A bulk of this analysis centers around Butler’s relationship with the Sixers because it's utterly fascinating to imagine how good/bad/combustible it can be. But the Timberwolves should be commended for replacing a four-time All-Star with two logical pieces that can share the floor with Karl-Anthony Towns. Covington is slightly antiquated but definitely useful, while Saric has yet to reach his full potential and, despite early-season struggles, should be better in an environment that calls for him to do more stuff with the ball.

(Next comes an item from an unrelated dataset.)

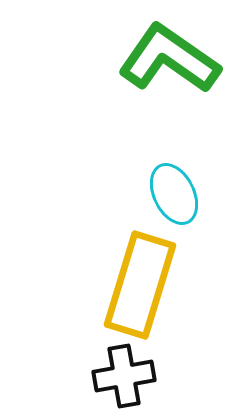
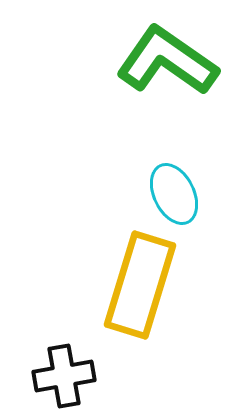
green L-shape: moved 2 px left, 2 px down
black cross: moved 60 px left
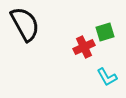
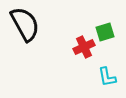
cyan L-shape: rotated 20 degrees clockwise
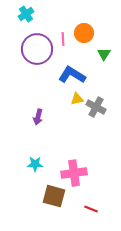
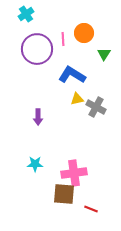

We’ll also see how Towns (and Andrew Wiggins, I guess) responds to the relief of life without Butler. It’ll be an uphill climb for the Timberwolves to make the playoffs, but if they slow roll their own semi-rebuild into the summer and add a lottery pick in the draft, they’ll be in decent shape going forward, with Towns, Saric, Covington, much less day-to-day stress, and an ability to develop on their own timetable. That’s not what a starved fanbase wants to hear, but it’s better than keeping Butler, losing in the first round, then watching him walk away for nothing.

Outside of Philadelphia and Minnesota, the ripple effects of this trade can’t be ignored. Teams that were rumored to have interest in Butler but no cap space to sign him this summer (the Houston Rockets, Miami Heat) are shit out of luck, with no clear avenue to add a perennial All-Star. And teams with cap space that didn’t want to fork over anything of value, knowing they could hunt Butler in free agency—the Brooklyn Nets, Los Angeles Clippers, New York Knicks, Los Angeles Lakers, etc.) are probably not too thrilled, either.

For now, the Sixers are better but still a move or two away from being considered dangerous enough to win a championship, and the Timberwolves escaped with a solid haul (assuming you ignore the fact that they could have this version of Zach LaVine next to Towns for the next ten years). It’s easy to make snap judgements about a move like this and assume all participants will be static from here on out, but for everyone involved, more change feels like it’s on the horizon—a.k.a., welcome to the NBA.